What did you guys think of this new adventure of Spongebob and his friends going to land?
Bill: I dug it. It’s fun because in the world of animations, one of the virtues is, that you’re only bound by your imagination, so why not? And to see it happen with CGI and to see what they did with the characters is really incredible.
Tom: Other times, on the TV show, where Spongebob has come out of the water and the first movie from eleven years ago, they came out of the water into our world as well. But there were budget constraints and technology limitations that existed on that. Those bonds are broken now. Way bigger budget, a big studio, Paramount, and you can do so much with CGI and special effects at a relatively low cost than you could eleven years ago. You can put a lot on screen and it’s still semi affordable for a studio.
Were you guys guys surprised that Spongebob and Patrick didn’t become Mermaid Man and Barnacle Boy?
Bill: We miss those characters a lot and that was a real loss to the show when Ernest Borgnine passed away.

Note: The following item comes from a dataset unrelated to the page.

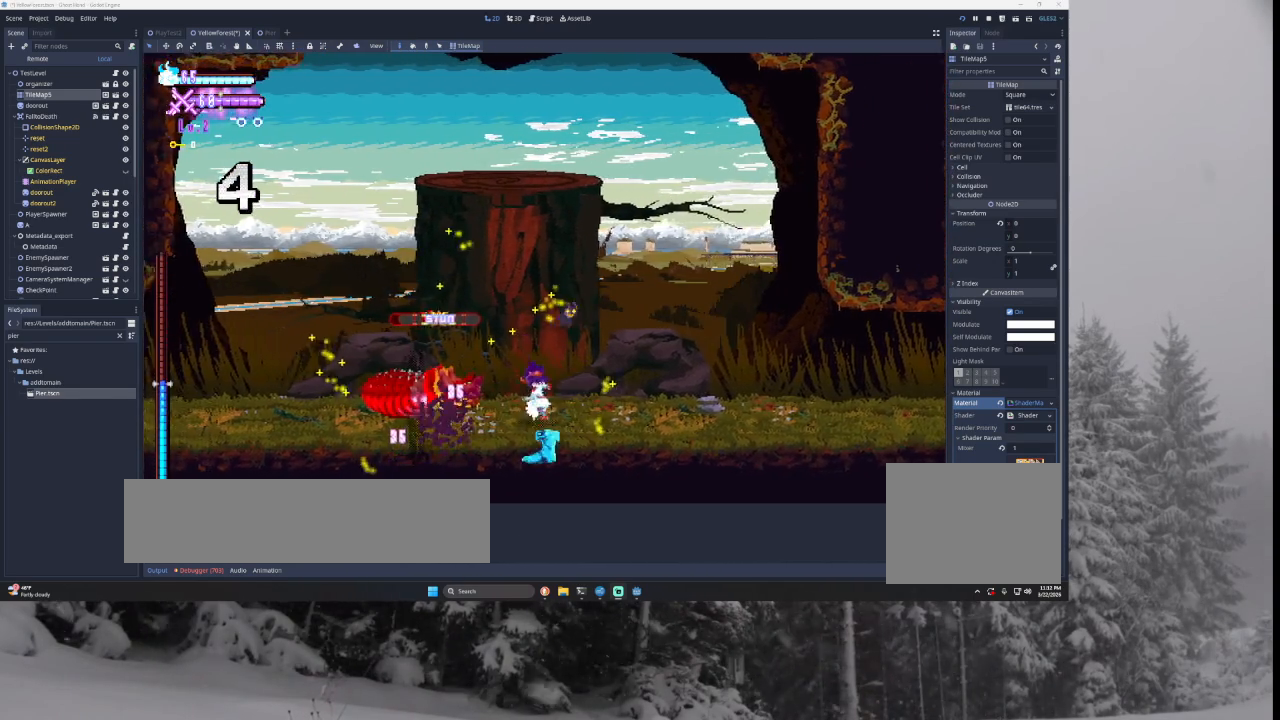
{"buttons": ["SQUARE"], "left_stick": "center", "right_stick": "center", "events": [[33, "left_stick", "right"], [133, "TRIANGLE", "down"], [167, "left_stick", "left"], [300, "TRIANGLE", "up"], [400, "SQUARE", "down"], [400, "left_stick", "center"]]}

Tom: From what I’ve heard, there are no plans to recast Mermaid Man and have another guy do it and I was pleased and touched to see that at the end of the movie that the film is dedicated to Ernest Borgnine who was the Oscar and Emmy winning actor who was the voice of Mermaid Man. It was cool to see that dedicated. I loved that. We loved him. They’re retiring his jersey.
Bill: He was part of my childhood.
Tom: He was part of mine too! Terrific old school actor. One of the last links to forties and fifties Hollywood. He’s had a really long career. That guy’s in movies from the forties! It’s amazing, but the guy that does the voice of Barnacle Boy, Tim Conway is the voice of one of the animated seagulls on the pirate ship. So Barnacle Boy’s in there. I thought that was nice. Tim is still very much with us, who also worked on McHale’s Navy in the sixties with Ernest.